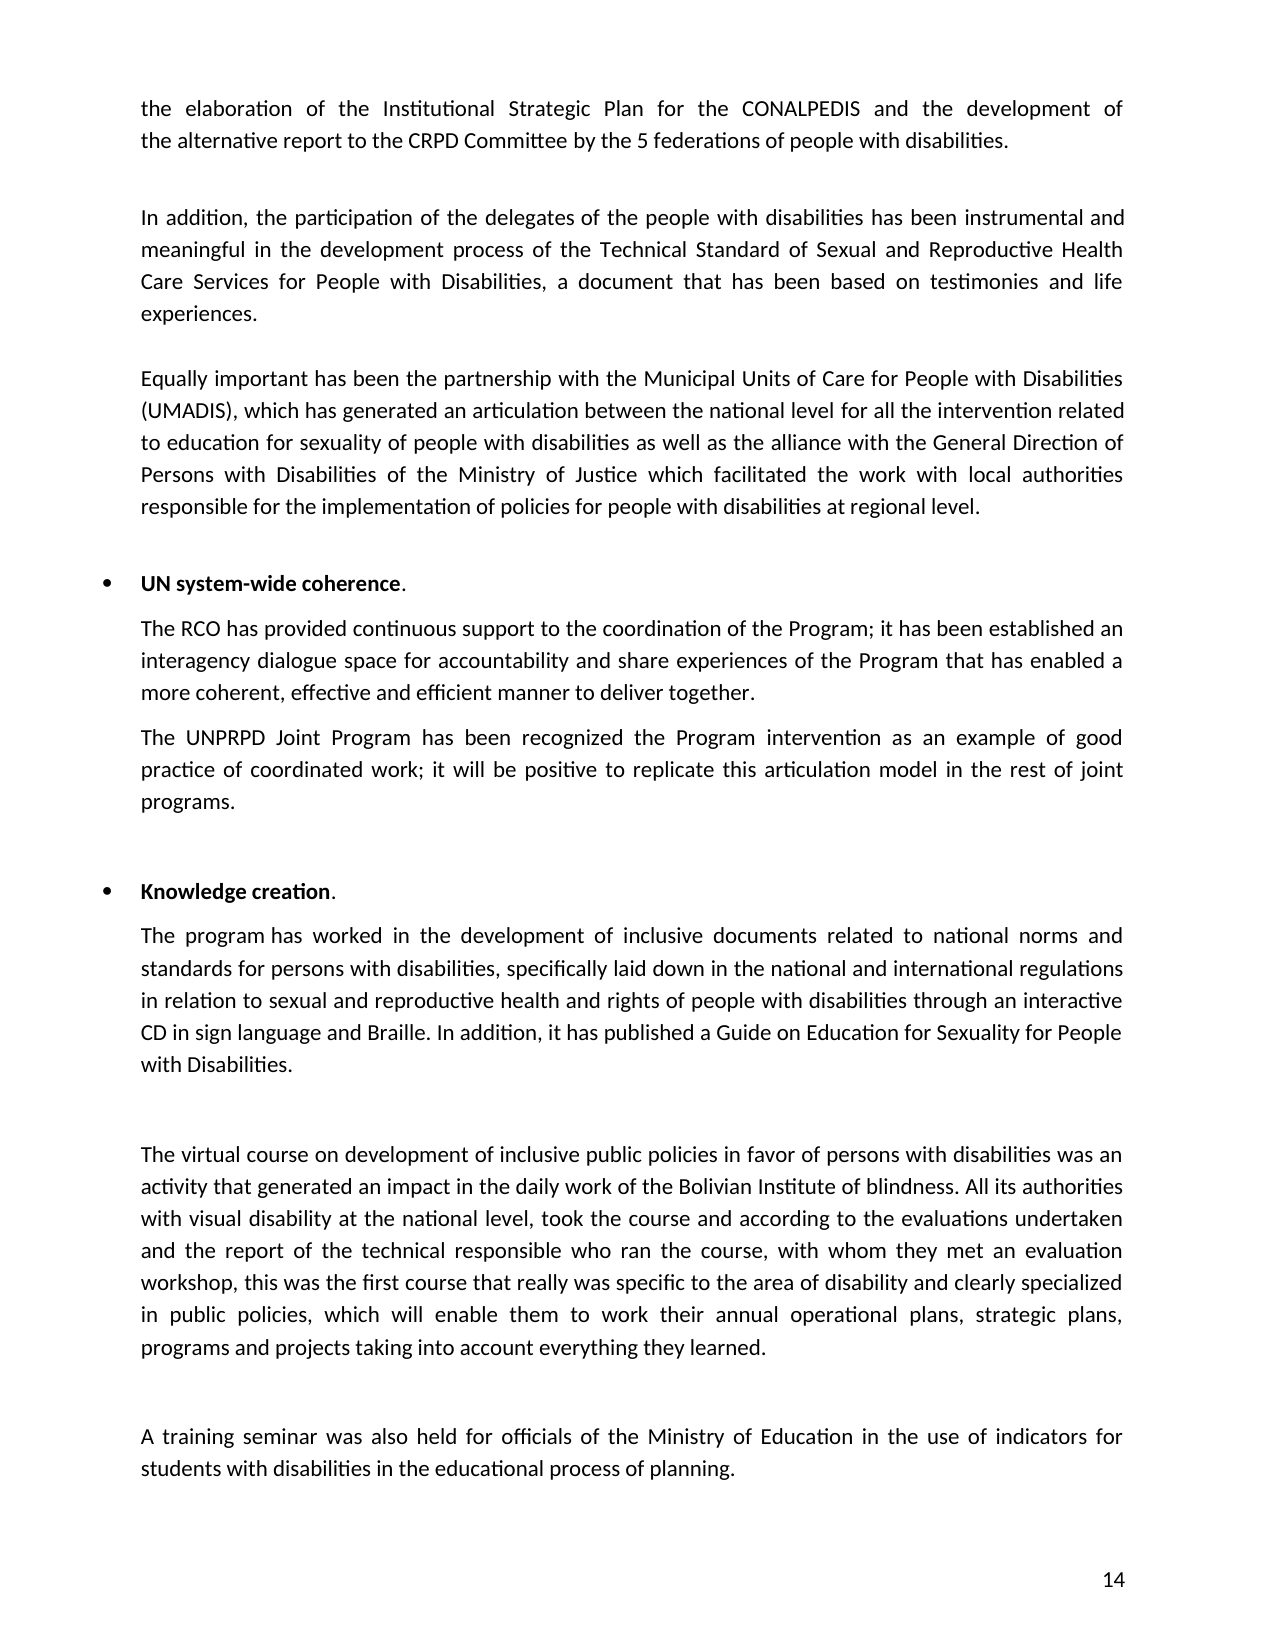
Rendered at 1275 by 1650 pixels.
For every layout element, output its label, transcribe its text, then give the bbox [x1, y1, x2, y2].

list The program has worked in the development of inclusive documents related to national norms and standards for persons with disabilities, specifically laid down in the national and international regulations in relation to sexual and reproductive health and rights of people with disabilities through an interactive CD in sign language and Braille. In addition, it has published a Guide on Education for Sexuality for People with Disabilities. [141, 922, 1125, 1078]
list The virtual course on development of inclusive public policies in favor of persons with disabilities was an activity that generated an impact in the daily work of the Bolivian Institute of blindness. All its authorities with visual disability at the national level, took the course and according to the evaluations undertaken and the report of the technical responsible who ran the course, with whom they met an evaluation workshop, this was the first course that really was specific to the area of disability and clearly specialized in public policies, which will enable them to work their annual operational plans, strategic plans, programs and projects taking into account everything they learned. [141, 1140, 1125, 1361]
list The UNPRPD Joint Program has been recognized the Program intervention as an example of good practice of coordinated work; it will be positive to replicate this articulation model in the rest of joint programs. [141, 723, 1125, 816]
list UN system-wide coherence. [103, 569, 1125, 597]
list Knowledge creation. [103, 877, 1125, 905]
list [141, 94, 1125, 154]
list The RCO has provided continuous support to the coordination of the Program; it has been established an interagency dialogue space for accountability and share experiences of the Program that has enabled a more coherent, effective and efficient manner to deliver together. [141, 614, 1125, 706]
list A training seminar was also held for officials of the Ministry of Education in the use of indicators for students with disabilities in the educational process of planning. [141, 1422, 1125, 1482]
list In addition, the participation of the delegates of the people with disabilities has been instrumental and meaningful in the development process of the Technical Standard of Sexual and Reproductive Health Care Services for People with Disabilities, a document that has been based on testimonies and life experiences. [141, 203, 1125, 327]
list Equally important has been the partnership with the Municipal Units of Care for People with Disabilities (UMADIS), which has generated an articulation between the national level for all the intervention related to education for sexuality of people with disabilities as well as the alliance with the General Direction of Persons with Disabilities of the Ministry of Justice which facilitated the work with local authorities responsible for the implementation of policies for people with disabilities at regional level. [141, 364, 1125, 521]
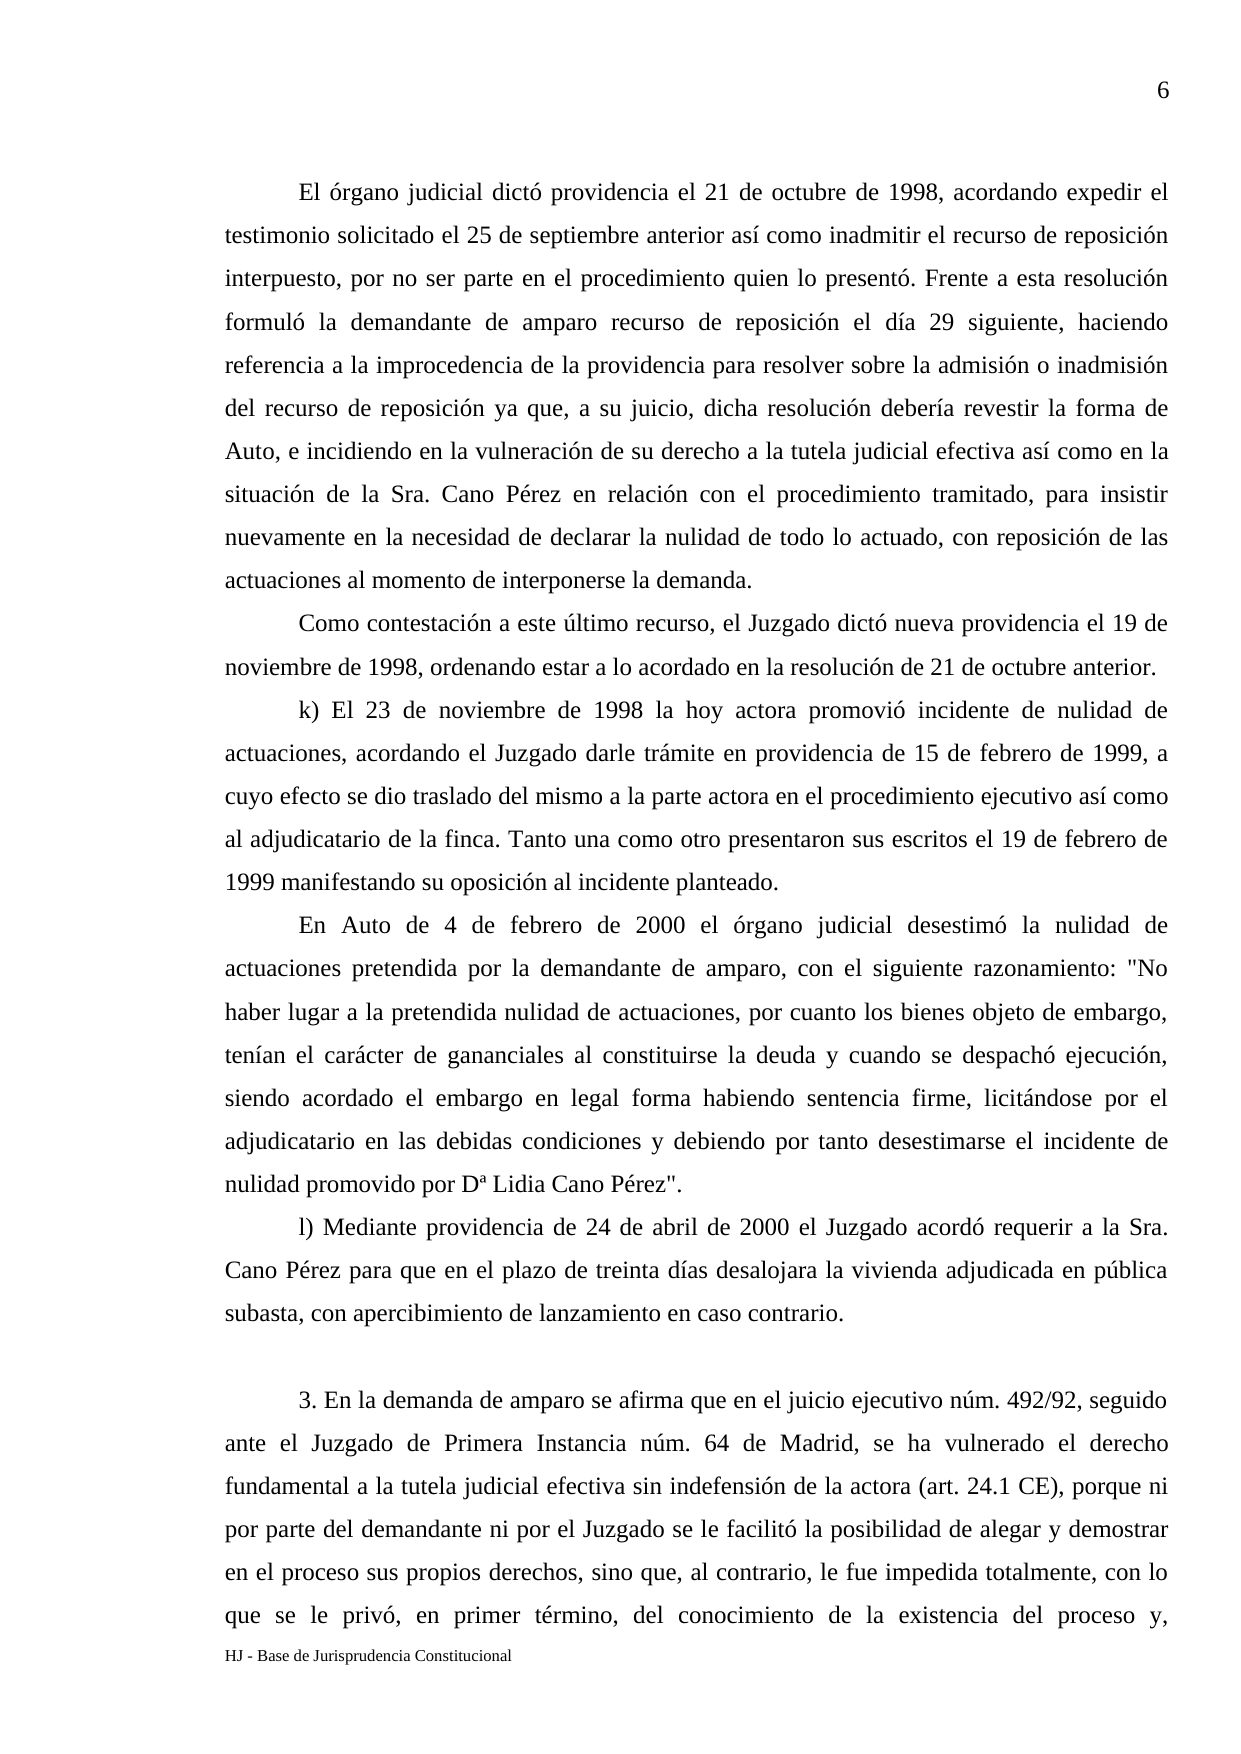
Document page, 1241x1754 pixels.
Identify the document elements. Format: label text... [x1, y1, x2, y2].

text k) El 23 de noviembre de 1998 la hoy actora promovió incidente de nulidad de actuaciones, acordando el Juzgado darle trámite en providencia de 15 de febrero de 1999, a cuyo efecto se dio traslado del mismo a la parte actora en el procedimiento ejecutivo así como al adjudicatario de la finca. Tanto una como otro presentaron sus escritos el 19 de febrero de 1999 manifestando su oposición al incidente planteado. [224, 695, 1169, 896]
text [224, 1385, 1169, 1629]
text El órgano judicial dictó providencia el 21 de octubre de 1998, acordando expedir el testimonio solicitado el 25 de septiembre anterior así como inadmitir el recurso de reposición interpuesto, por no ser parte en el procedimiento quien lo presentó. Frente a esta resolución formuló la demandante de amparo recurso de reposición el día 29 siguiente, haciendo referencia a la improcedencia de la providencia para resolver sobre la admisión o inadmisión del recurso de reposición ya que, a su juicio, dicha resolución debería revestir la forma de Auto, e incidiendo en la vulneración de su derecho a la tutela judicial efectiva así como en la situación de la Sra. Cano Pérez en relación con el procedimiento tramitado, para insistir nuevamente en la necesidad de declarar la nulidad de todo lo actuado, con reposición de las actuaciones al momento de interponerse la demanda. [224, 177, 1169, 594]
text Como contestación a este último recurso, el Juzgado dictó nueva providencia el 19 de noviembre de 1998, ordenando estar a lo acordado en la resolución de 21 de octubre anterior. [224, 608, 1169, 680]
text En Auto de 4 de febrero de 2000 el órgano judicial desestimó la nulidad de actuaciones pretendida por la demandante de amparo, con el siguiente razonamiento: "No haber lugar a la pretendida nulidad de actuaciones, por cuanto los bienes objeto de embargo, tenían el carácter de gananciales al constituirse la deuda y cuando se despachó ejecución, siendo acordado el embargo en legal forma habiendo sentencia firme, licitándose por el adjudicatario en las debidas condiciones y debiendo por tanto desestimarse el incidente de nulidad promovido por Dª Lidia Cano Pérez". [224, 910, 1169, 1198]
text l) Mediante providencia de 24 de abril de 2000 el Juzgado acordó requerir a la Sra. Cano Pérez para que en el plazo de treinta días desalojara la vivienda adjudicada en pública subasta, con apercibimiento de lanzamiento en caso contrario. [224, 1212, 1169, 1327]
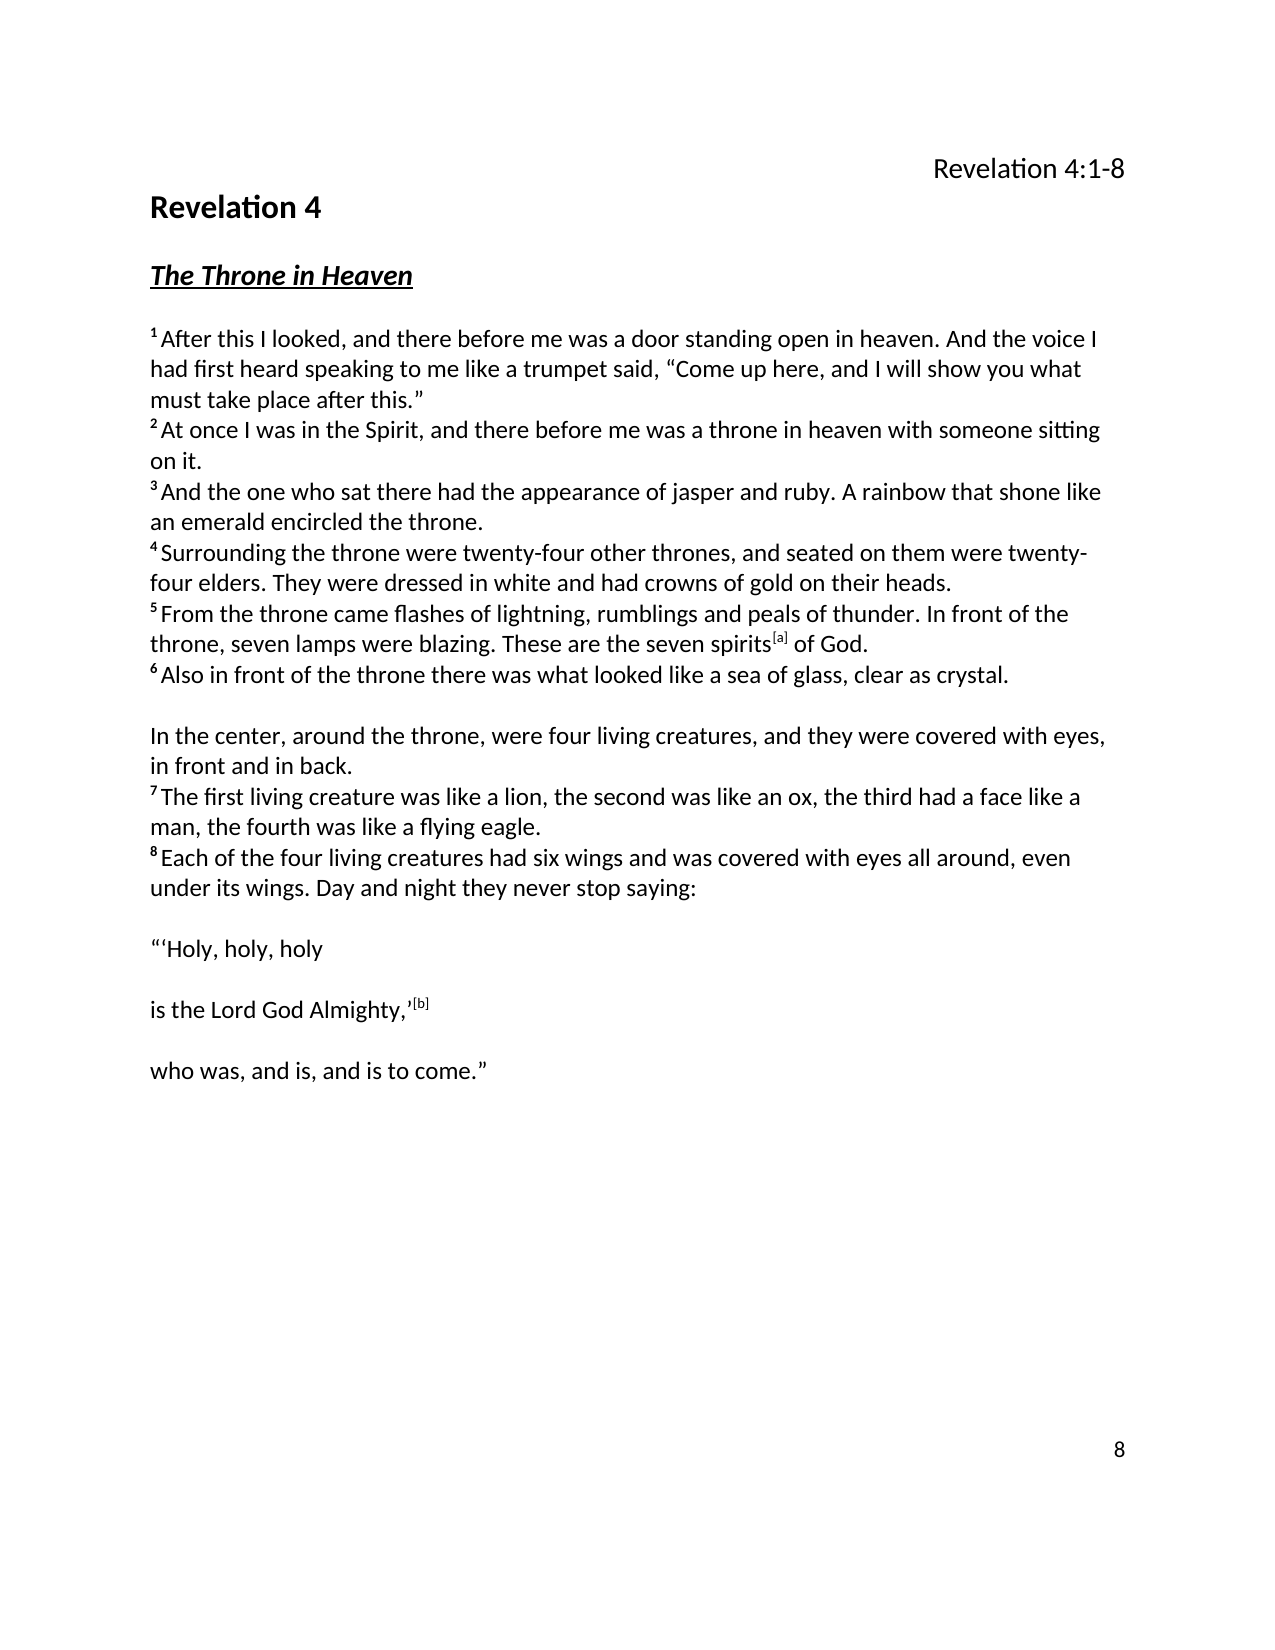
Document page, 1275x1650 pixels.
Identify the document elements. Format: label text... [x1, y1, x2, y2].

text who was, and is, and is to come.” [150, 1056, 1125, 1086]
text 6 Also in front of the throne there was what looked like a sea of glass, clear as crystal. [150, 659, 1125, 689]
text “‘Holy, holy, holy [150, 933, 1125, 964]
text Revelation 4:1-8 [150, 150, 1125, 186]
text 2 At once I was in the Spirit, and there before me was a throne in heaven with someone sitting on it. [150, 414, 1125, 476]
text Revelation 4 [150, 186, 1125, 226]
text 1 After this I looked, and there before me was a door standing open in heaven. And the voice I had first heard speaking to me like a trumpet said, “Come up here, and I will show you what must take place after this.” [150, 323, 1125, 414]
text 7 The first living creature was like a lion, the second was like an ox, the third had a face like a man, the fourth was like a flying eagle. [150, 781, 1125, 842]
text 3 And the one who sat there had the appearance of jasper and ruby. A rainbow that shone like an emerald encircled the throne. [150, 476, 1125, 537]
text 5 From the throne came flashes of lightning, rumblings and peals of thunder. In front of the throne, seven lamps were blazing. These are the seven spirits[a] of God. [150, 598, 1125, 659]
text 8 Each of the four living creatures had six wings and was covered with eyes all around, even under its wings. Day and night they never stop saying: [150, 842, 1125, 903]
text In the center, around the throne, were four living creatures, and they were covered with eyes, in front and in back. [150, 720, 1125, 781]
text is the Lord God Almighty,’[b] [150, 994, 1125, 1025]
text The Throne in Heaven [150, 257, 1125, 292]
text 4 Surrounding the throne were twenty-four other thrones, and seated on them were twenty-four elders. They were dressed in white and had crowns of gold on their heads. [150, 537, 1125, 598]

##########

**Problem details:** Without the images, print all of the lines above exactly.

**Expected answer:**
Rendered at 1275 by 1650 pixels.
For every layout element, output its label, transcribe its text, then give the bbox [x1, y1, x2, y2].

list The program has worked in the development of inclusive documents related to national norms and standards for persons with disabilities, specifically laid down in the national and international regulations in relation to sexual and reproductive health and rights of people with disabilities through an interactive CD in sign language and Braille. In addition, it has published a Guide on Education for Sexuality for People with Disabilities. [141, 922, 1125, 1078]
list The virtual course on development of inclusive public policies in favor of persons with disabilities was an activity that generated an impact in the daily work of the Bolivian Institute of blindness. All its authorities with visual disability at the national level, took the course and according to the evaluations undertaken and the report of the technical responsible who ran the course, with whom they met an evaluation workshop, this was the first course that really was specific to the area of disability and clearly specialized in public policies, which will enable them to work their annual operational plans, strategic plans, programs and projects taking into account everything they learned. [141, 1140, 1125, 1361]
list The UNPRPD Joint Program has been recognized the Program intervention as an example of good practice of coordinated work; it will be positive to replicate this articulation model in the rest of joint programs. [141, 723, 1125, 816]
list UN system-wide coherence. [103, 569, 1125, 597]
list Knowledge creation. [103, 877, 1125, 905]
list [141, 94, 1125, 154]
list The RCO has provided continuous support to the coordination of the Program; it has been established an interagency dialogue space for accountability and share experiences of the Program that has enabled a more coherent, effective and efficient manner to deliver together. [141, 614, 1125, 706]
list A training seminar was also held for officials of the Ministry of Education in the use of indicators for students with disabilities in the educational process of planning. [141, 1422, 1125, 1482]
list In addition, the participation of the delegates of the people with disabilities has been instrumental and meaningful in the development process of the Technical Standard of Sexual and Reproductive Health Care Services for People with Disabilities, a document that has been based on testimonies and life experiences. [141, 203, 1125, 327]
list Equally important has been the partnership with the Municipal Units of Care for People with Disabilities (UMADIS), which has generated an articulation between the national level for all the intervention related to education for sexuality of people with disabilities as well as the alliance with the General Direction of Persons with Disabilities of the Ministry of Justice which facilitated the work with local authorities responsible for the implementation of policies for people with disabilities at regional level. [141, 364, 1125, 521]
Document page, 1241x1754 pixels.
Identify the document elements. Format: label text... [x1, y1, x2, y2].

text k) El 23 de noviembre de 1998 la hoy actora promovió incidente de nulidad de actuaciones, acordando el Juzgado darle trámite en providencia de 15 de febrero de 1999, a cuyo efecto se dio traslado del mismo a la parte actora en el procedimiento ejecutivo así como al adjudicatario de la finca. Tanto una como otro presentaron sus escritos el 19 de febrero de 1999 manifestando su oposición al incidente planteado. [224, 695, 1169, 896]
text [224, 1385, 1169, 1629]
text El órgano judicial dictó providencia el 21 de octubre de 1998, acordando expedir el testimonio solicitado el 25 de septiembre anterior así como inadmitir el recurso de reposición interpuesto, por no ser parte en el procedimiento quien lo presentó. Frente a esta resolución formuló la demandante de amparo recurso de reposición el día 29 siguiente, haciendo referencia a la improcedencia de la providencia para resolver sobre la admisión o inadmisión del recurso de reposición ya que, a su juicio, dicha resolución debería revestir la forma de Auto, e incidiendo en la vulneración de su derecho a la tutela judicial efectiva así como en la situación de la Sra. Cano Pérez en relación con el procedimiento tramitado, para insistir nuevamente en la necesidad de declarar la nulidad de todo lo actuado, con reposición de las actuaciones al momento de interponerse la demanda. [224, 177, 1169, 594]
text Como contestación a este último recurso, el Juzgado dictó nueva providencia el 19 de noviembre de 1998, ordenando estar a lo acordado en la resolución de 21 de octubre anterior. [224, 608, 1169, 680]
text En Auto de 4 de febrero de 2000 el órgano judicial desestimó la nulidad de actuaciones pretendida por la demandante de amparo, con el siguiente razonamiento: "No haber lugar a la pretendida nulidad de actuaciones, por cuanto los bienes objeto de embargo, tenían el carácter de gananciales al constituirse la deuda y cuando se despachó ejecución, siendo acordado el embargo en legal forma habiendo sentencia firme, licitándose por el adjudicatario en las debidas condiciones y debiendo por tanto desestimarse el incidente de nulidad promovido por Dª Lidia Cano Pérez". [224, 910, 1169, 1198]
text l) Mediante providencia de 24 de abril de 2000 el Juzgado acordó requerir a la Sra. Cano Pérez para que en el plazo de treinta días desalojara la vivienda adjudicada en pública subasta, con apercibimiento de lanzamiento en caso contrario. [224, 1212, 1169, 1327]
Document page, 1275x1650 pixels.
Identify the document elements. Format: label text... [x1, y1, x2, y2].

text who was, and is, and is to come.” [150, 1056, 1125, 1086]
text 6 Also in front of the throne there was what looked like a sea of glass, clear as crystal. [150, 659, 1125, 689]
text “‘Holy, holy, holy [150, 933, 1125, 964]
text Revelation 4:1-8 [150, 150, 1125, 186]
text 2 At once I was in the Spirit, and there before me was a throne in heaven with someone sitting on it. [150, 414, 1125, 476]
text Revelation 4 [150, 186, 1125, 226]
text 1 After this I looked, and there before me was a door standing open in heaven. And the voice I had first heard speaking to me like a trumpet said, “Come up here, and I will show you what must take place after this.” [150, 323, 1125, 414]
text 7 The first living creature was like a lion, the second was like an ox, the third had a face like a man, the fourth was like a flying eagle. [150, 781, 1125, 842]
text 3 And the one who sat there had the appearance of jasper and ruby. A rainbow that shone like an emerald encircled the throne. [150, 476, 1125, 537]
text 5 From the throne came flashes of lightning, rumblings and peals of thunder. In front of the throne, seven lamps were blazing. These are the seven spirits[a] of God. [150, 598, 1125, 659]
text 8 Each of the four living creatures had six wings and was covered with eyes all around, even under its wings. Day and night they never stop saying: [150, 842, 1125, 903]
text In the center, around the throne, were four living creatures, and they were covered with eyes, in front and in back. [150, 720, 1125, 781]
text is the Lord God Almighty,’[b] [150, 994, 1125, 1025]
text The Throne in Heaven [150, 257, 1125, 292]
text 4 Surrounding the throne were twenty-four other thrones, and seated on them were twenty-four elders. They were dressed in white and had crowns of gold on their heads. [150, 537, 1125, 598]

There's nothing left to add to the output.